• **Task objective**:
Extract the full listing verbatim and drop any pictures from your copy.

• **Given material**:
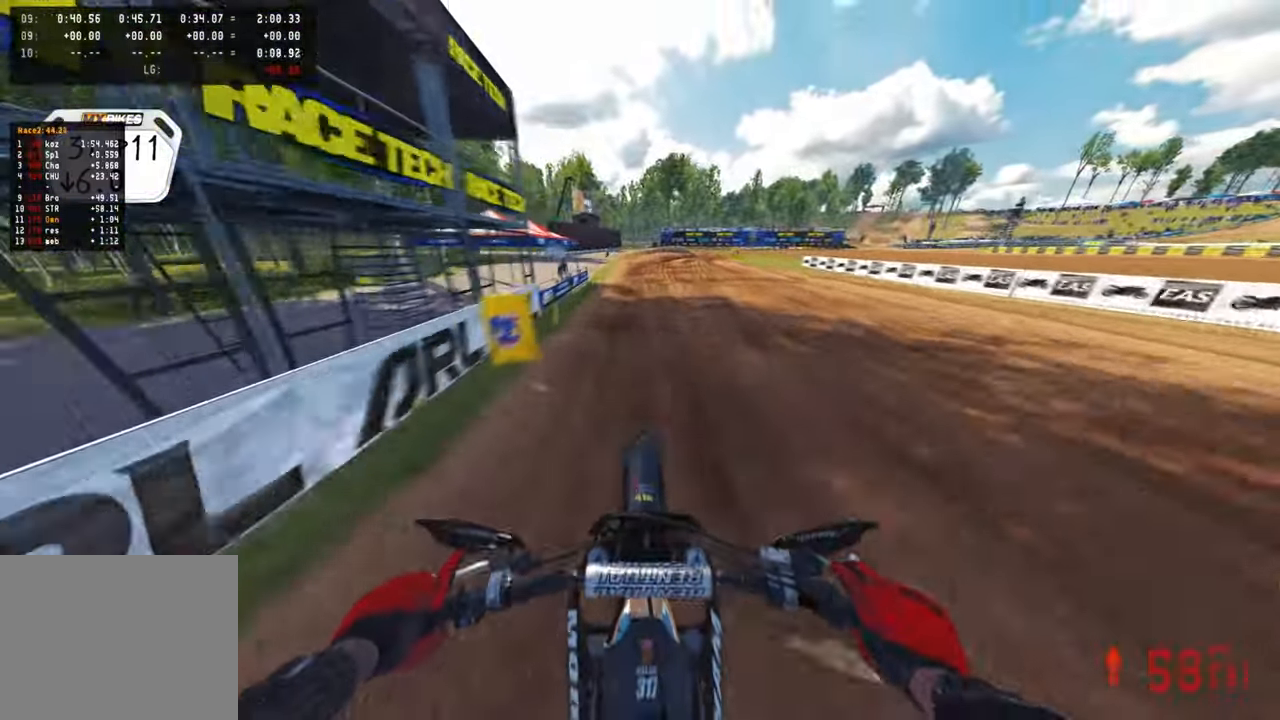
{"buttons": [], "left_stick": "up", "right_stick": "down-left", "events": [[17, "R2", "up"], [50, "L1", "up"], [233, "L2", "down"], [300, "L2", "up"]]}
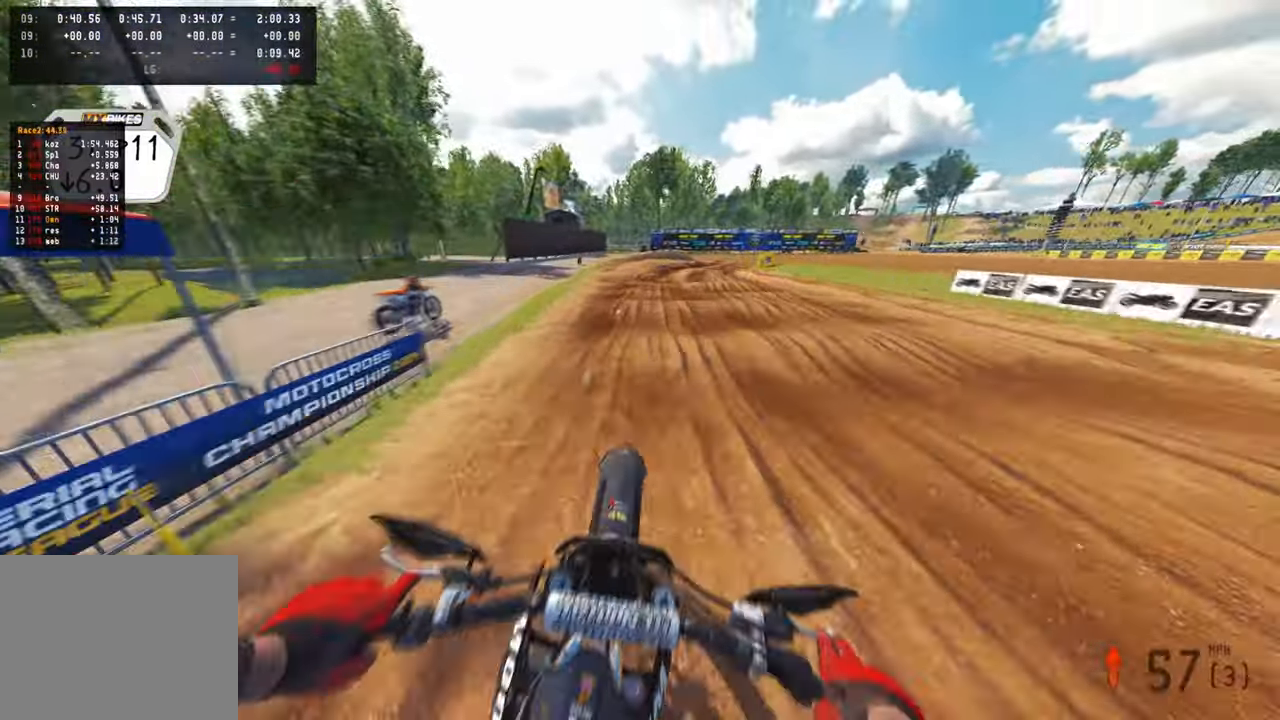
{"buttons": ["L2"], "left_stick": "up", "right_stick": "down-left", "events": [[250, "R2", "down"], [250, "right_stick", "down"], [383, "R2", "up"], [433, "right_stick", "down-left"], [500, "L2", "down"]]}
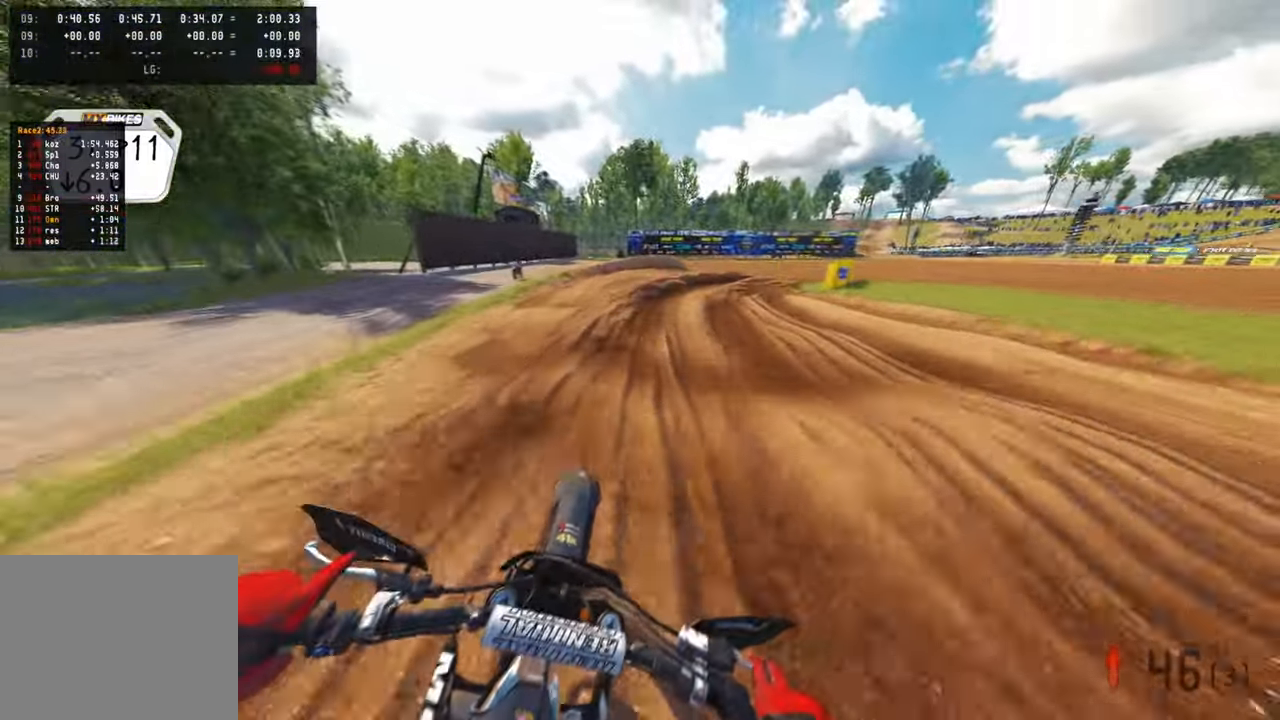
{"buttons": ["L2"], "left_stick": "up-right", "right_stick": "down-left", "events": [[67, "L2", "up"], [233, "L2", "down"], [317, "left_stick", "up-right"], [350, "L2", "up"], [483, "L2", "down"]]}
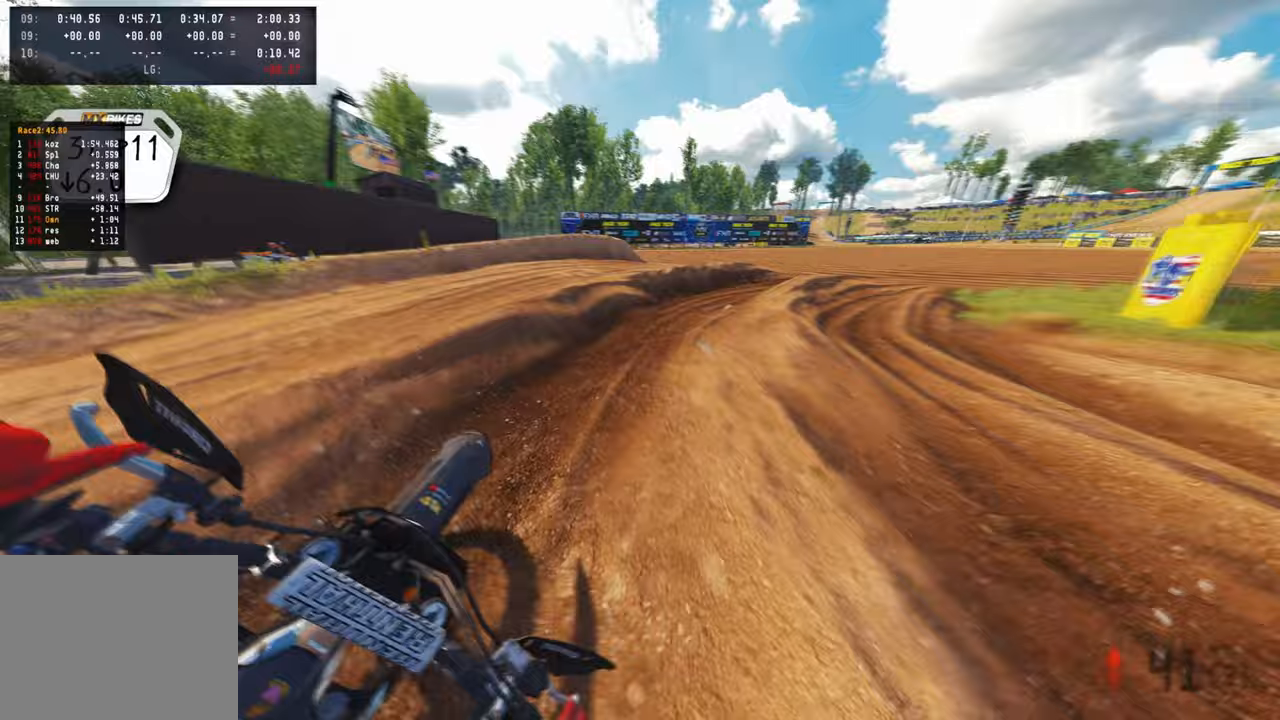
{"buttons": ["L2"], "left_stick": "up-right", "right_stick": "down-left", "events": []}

• **Answer space**:
{"buttons": [], "left_stick": "up", "right_stick": "down-left", "events": [[17, "R2", "up"], [50, "L1", "up"], [233, "L2", "down"], [300, "L2", "up"]]}
{"buttons": ["L2"], "left_stick": "up", "right_stick": "down-left", "events": [[250, "R2", "down"], [250, "right_stick", "down"], [383, "R2", "up"], [433, "right_stick", "down-left"], [500, "L2", "down"]]}
{"buttons": ["L2"], "left_stick": "up-right", "right_stick": "down-left", "events": [[67, "L2", "up"], [233, "L2", "down"], [317, "left_stick", "up-right"], [350, "L2", "up"], [483, "L2", "down"]]}
{"buttons": ["L2"], "left_stick": "up-right", "right_stick": "down-left", "events": []}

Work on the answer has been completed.